Task statement: Your task is to copy the listing exactly. Drop any pictures from the copy.

Exercise data:
•••••
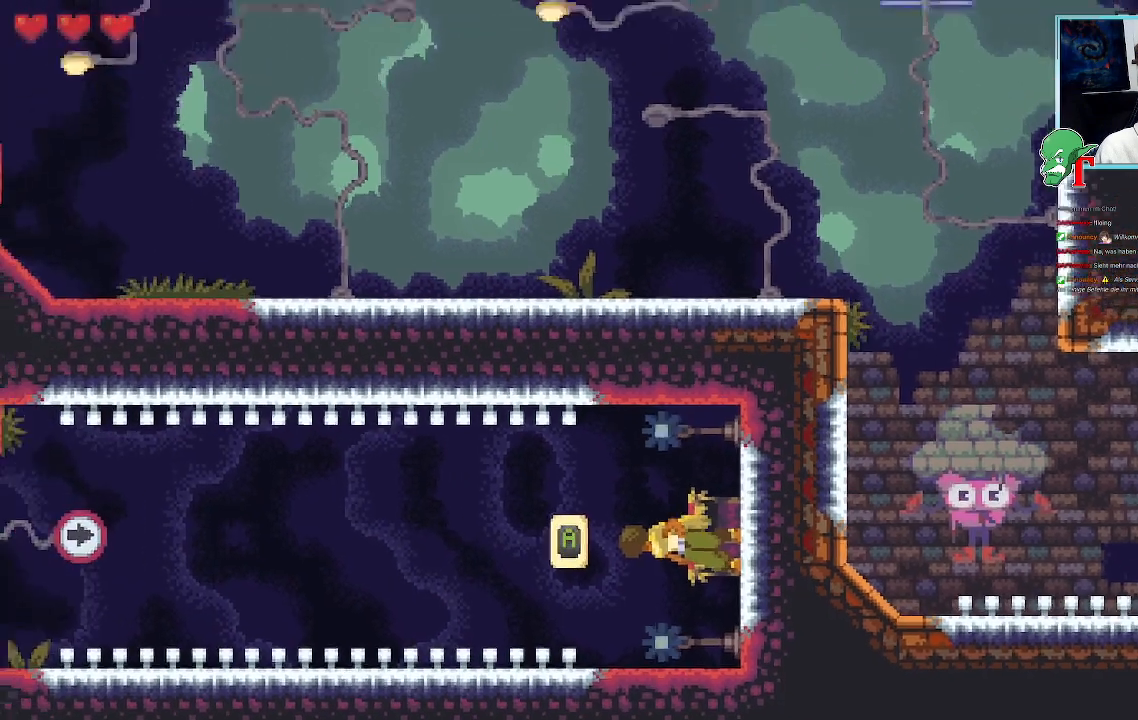
{"buttons": [], "left_stick": "up-left", "right_stick": "center", "events": [[117, "CROSS", "up"], [470, "left_stick", "up-left"]]}
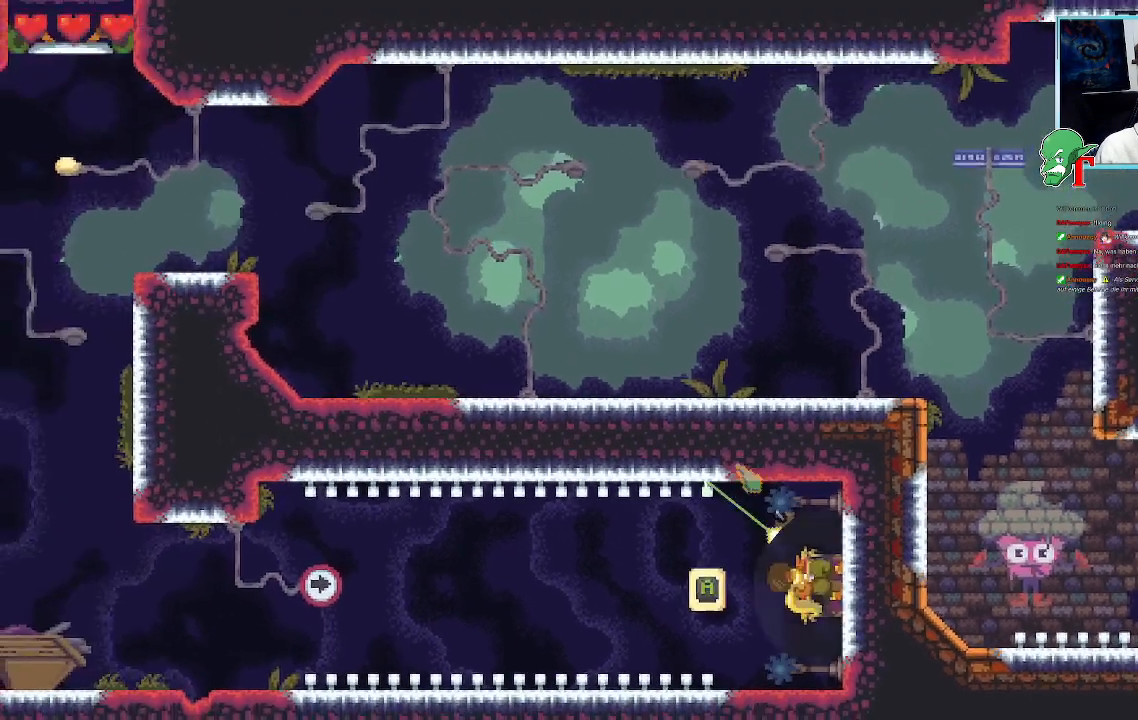
{"buttons": [], "left_stick": "up-left", "right_stick": "center", "events": []}
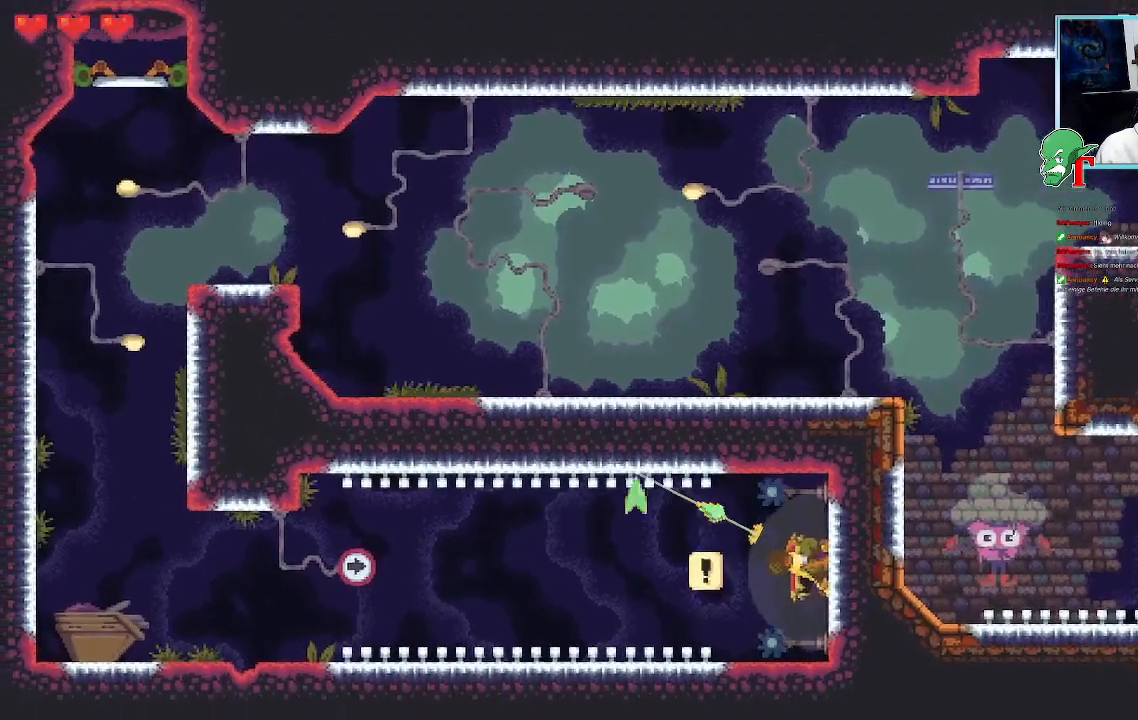
{"buttons": [], "left_stick": "left", "right_stick": "center", "events": [[470, "left_stick", "left"]]}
•••••
Task answer:
{"buttons": [], "left_stick": "up-left", "right_stick": "center", "events": [[117, "CROSS", "up"], [470, "left_stick", "up-left"]]}
{"buttons": [], "left_stick": "up-left", "right_stick": "center", "events": []}
{"buttons": [], "left_stick": "left", "right_stick": "center", "events": [[470, "left_stick", "left"]]}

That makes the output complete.